Weltmeisterschaft in Worten

Der perfekte Start in die Saison ist mir und meinem Team definitiv gelungen.
An erster Stelle einen grossen Dank an mein Team welches mich zu jedem Zeitpunkt optimal betreut, motiviert und unterhalten hat. Es ist schön zu lesen, dass in vielen Kommentaren die Crew gewürdigt wird - den genau das hat sie verdient.
Nicht zu vergessen sind aber IHR - Danke für jeden Kommentar und jede Nachricht die uns erreicht hat.

Endlich war es soweit und ich konnte meine neue Rennbekleidung von #owayo einweihen.
1'000km / 17'000hm sind enorme Zahlen und genau so anspruchsvoll ist auch die Strecke. Mit grossem Respekt bin ich in das Rennen gestartet. Sehr schnell fand ich meinen Rhythmus welchen ich dann auch bis ins Ziel konstant durch ziehen konnte. Das Rennen verlief über meinen Erwartungen und die Kriesen konnten sehr klein und kurz gehalten werden. Wie uns das gelungen ist? Diese Antwortet sind in den Videos ja offensichtlich - tanzen, singen.... das hält wach

Mit der ersten Nacht kam auch der erste Regen inkl. Gewitter. Ich mache mir über das Wetter keine Gedanken, den ändern kann ich es nicht und mit der Regenbekleidung von #Castelli konnte mir nichts passieren.
Auf dem Weg zum Glockner, denn wir 2x befahren durften (von jeder Seite 1x) wurde das Gewitter von sintflutartigem Regen abgelöst. Für das Hochfahren begrüsste ich dieses Wetter sehr - alles ruhig, fast keine Autos, keine Motorradfahrer... stille, Natur, ich und mein Team - war schon fast meditativ.

Gut, der Gegenwind hätte ich nicht zwingend gebraucht aber dank #CMentalstark war ich auf alle Situationen gut eingestellt.
Die Rückfahrt von Winkeln nach Graz hatte es nochmals in sich, doch irgendwie wollte ich es nicht glauben als mir meine Crew mitteilte der Soboth stehe gleich vor uns.

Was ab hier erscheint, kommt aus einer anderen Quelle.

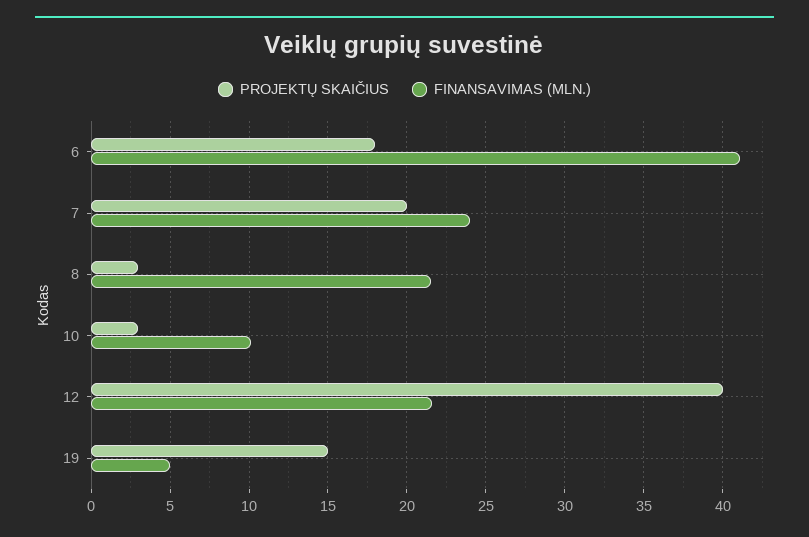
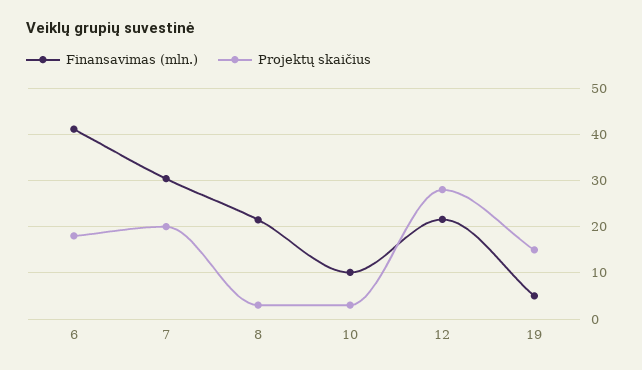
FINANSAVIMAS (MLN.), 7: 24 -> 30
PROJEKTŲ SKAIČIUS, 12: 40 -> 28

Ich begann zu diskutieren, dass dies noch nicht möglich sei - min. noch 4h bis wir diese letzte, echt harte Hürde angehen werden, war ich der Meinung - meine Crew setzte sich aber einmal mehr durch und hatte recht. Dies beflügelte mich nun endgültig und wir rockten gemeinsam die letzten Kilometer bis ins Ziel.
Dank #Sponser war ich in den 42h 58 min mit Energie abgedeckt und konnte mein Potenzial abrufen. Die lange, intensive Aufbauphase wurde von meinem Trainer #pftPersonaltrainer auf den Punkt genau geplant
So erreichte ich mit meinem Team das Ziel bereits am Samstagmorgen um 7:00 als Weltmeisterin auf der Ultradistanz. Das ich Overal den 4. Schlussrang belege ist noch das i-Pünktchen.
Neben dem Körper, dem Kopf und meinem Team musste aber noch etwas passen - das Material. Und da geht ein ganz besonderer Dank an den #veloladehittnau & #scott DANKE
Sowie auch der Pacecar ohne Probleme mich verfolgt hat #autodünki sei dank 

Das erste Saisonziel ist damit erreicht und übertroffen und ich freue mich auf die nächste Herausforderung.